** Task item **
Look through the entries below and extract exactly the lines from the one containing "The preliminary screening" through the one containing "Ranking Worksheets", ends included.

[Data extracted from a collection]
*** Begin section ***

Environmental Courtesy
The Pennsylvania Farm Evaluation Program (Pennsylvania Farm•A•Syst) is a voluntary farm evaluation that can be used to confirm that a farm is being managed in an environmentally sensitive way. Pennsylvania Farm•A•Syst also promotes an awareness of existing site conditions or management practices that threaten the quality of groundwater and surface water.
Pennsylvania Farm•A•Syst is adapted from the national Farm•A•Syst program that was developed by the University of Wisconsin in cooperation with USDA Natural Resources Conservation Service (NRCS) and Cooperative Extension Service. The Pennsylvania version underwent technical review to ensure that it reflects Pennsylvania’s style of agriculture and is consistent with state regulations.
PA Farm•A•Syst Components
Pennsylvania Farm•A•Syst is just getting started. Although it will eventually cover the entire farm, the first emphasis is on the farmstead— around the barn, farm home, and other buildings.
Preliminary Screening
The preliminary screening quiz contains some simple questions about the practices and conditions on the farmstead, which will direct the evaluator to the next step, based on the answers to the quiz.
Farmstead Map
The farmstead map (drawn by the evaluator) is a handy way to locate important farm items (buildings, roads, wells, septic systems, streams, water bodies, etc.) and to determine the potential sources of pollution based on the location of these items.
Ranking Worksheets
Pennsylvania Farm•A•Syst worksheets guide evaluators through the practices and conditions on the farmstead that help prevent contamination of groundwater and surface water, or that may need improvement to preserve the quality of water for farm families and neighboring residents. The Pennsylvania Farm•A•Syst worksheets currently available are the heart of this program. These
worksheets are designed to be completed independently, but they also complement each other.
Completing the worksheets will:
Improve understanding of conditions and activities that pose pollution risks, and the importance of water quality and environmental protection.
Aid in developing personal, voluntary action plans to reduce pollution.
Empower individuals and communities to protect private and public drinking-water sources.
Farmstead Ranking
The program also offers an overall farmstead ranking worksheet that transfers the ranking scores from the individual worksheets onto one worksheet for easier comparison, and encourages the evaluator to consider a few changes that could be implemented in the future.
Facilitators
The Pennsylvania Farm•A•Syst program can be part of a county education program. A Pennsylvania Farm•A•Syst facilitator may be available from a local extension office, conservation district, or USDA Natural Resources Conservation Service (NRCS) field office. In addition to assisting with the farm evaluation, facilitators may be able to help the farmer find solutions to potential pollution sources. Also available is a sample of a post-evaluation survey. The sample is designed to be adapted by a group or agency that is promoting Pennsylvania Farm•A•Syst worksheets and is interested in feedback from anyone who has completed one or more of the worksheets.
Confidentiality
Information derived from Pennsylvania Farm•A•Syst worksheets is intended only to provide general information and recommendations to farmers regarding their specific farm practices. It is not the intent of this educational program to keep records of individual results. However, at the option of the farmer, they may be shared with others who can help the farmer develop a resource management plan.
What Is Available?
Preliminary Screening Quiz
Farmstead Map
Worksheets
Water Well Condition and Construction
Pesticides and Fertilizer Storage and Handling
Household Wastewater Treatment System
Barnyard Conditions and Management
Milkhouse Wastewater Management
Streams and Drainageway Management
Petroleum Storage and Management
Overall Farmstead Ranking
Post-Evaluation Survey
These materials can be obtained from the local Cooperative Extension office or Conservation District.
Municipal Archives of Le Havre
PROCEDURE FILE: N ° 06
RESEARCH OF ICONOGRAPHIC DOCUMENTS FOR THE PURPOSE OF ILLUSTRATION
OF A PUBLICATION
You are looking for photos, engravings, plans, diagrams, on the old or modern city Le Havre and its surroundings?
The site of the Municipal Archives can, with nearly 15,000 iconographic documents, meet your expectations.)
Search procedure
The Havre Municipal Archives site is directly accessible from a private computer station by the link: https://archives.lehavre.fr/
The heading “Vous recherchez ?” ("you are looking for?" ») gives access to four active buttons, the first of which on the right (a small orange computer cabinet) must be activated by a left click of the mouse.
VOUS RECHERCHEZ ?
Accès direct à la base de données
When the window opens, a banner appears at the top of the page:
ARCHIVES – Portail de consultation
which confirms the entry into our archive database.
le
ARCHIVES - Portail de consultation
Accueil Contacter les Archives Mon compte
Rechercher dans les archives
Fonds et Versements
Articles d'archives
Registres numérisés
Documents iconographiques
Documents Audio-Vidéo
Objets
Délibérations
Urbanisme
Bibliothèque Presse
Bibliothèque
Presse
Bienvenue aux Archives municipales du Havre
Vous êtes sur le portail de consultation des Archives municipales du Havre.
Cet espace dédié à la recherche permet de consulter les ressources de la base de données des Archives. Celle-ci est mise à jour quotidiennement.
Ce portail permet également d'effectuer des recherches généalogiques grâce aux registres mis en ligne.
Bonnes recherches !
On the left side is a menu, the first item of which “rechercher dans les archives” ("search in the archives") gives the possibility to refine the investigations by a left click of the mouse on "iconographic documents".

*** End section ***

** Answer to this exercise **
The preliminary screening quiz contains some simple questions about the practices and conditions on the farmstead, which will direct the evaluator to the next step, based on the answers to the quiz.
Farmstead Map
The farmstead map (drawn by the evaluator) is a handy way to locate important farm items (buildings, roads, wells, septic systems, streams, water bodies, etc.) and to determine the potential sources of pollution based on the location of these items.
Ranking Worksheets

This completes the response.